Thursday, August 31, 2017

WALKING WITH DUMPSTERS



I walk around and I look at stuff, mostly in what we might as well call the urban environment.  One of the things that my kind of walking does is make me see things I hadn’t seen before, to note various repetitions and common features I might previously have taken for granted.  I like to note similarities and differences.  It's not record science, or in fact any kind of science.  And so we come to the dumpster.

Sometimes they’re come singly:


Often in pairs:


Sometimes in groups:


I can’t speak for the whole of the Anglophone world but I think dumpster is an all-American word.  The British don’t have dumpsters.  They have skips and wheelie bins, and I believe the Australians use the British terminology.


The dumpster was introduced in 1936, part of a mechanical trash-collection system devised by one George Dempster of Knoxville, Tennessee, and for a while it was know as the Dempster Dumpster.

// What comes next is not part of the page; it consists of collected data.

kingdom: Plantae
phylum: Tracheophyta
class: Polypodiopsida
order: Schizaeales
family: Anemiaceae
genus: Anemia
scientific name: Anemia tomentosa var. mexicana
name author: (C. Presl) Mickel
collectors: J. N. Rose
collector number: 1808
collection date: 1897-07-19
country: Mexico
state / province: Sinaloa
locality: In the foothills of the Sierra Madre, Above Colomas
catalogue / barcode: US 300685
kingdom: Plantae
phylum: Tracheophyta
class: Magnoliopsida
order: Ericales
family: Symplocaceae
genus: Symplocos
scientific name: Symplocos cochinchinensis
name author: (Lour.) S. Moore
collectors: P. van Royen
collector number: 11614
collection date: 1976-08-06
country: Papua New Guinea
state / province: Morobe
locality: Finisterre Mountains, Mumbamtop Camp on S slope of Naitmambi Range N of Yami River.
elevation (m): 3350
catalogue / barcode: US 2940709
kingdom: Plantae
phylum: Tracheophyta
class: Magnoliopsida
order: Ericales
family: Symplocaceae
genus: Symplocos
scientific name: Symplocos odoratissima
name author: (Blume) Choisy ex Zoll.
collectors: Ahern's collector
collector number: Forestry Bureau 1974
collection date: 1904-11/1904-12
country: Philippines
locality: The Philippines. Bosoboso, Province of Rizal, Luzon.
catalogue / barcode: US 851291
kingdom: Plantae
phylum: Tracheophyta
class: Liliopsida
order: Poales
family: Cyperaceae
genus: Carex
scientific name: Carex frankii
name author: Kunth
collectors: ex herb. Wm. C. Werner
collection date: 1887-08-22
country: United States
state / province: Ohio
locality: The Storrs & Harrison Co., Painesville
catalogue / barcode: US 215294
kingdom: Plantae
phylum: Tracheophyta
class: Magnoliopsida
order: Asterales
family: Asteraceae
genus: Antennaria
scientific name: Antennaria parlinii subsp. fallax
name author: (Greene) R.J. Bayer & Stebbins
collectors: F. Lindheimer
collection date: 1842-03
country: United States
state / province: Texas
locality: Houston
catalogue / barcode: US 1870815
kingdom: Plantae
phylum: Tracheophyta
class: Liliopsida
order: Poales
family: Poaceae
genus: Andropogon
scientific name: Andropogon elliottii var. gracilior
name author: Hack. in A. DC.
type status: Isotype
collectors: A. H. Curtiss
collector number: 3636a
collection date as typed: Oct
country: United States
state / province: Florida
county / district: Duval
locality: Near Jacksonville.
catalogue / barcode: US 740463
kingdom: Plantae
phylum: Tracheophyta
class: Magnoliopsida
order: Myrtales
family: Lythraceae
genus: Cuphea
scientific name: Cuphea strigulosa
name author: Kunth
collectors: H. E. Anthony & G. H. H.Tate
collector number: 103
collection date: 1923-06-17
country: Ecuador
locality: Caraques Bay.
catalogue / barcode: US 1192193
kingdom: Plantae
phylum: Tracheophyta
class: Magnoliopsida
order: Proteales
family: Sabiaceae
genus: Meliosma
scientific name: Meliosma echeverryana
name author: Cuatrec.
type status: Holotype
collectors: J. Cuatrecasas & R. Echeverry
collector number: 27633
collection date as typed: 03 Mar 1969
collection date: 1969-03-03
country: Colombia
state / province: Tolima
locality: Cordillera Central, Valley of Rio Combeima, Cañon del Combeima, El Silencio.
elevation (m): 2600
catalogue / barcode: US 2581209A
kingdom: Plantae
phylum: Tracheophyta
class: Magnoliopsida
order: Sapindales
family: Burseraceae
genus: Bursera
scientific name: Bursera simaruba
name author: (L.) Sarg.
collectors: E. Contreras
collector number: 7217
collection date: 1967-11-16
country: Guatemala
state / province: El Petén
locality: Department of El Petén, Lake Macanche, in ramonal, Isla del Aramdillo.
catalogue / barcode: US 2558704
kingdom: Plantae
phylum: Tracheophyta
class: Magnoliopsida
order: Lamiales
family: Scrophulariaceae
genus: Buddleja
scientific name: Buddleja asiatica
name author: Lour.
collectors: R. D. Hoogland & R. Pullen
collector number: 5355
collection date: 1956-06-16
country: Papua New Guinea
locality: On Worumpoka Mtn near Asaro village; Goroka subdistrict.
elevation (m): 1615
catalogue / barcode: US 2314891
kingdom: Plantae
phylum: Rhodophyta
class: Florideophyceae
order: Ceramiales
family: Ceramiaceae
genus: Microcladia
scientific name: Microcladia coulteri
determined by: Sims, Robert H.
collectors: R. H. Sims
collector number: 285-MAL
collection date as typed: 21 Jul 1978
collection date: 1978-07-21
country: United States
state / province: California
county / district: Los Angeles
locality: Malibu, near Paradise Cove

I see a lot of the modern versions when I’m walking around and I don't think most of them find their way onto the back of trucks.  This one, in Santa Monica, is the most pristine I’ve ever seen but then Santa Monica does strive to be pristine.


The ones for hire tend to be fairly neat and clean too – nobody wants to rent a dumpster that’s some scarred, graffiti-spattered thing.  But in the day-to-day world dumpsters hang out at the back of buildings and in alleys, and so they become targets for tagging and other forms of self-expression.  I guess people worry less about graffiti when they’re on a dumpster as opposed to on walls and fences. 


But sometimes people build a little house for their dumpster which presumably keeps it safer from roaming street artists.


Fact is, they're everywhere.  This one was spotted in LA’s Arts District:



This one in the heart of Hollywood.


This one in Little Tokyo:


And as. matter of fact, dumpsters are not only found in the urban environment - they’re sometimes found in the wide open spaces too:


And sometimes when they’re in the wide open spaces they may get used for shooting practice, though it seems you don’t need to be much of a sharp shooter to hit a dumpster, but then perhaps it was to practice grouping



In conclusion: I enjoy looking at dumpsters.  It’s not about looking for ugliness, and I don’t think it’s even about finding beauty in ugliness, and I certainly hope it’s not some wanky art project.  I hope it’s just about walking and looking and, of course, recording.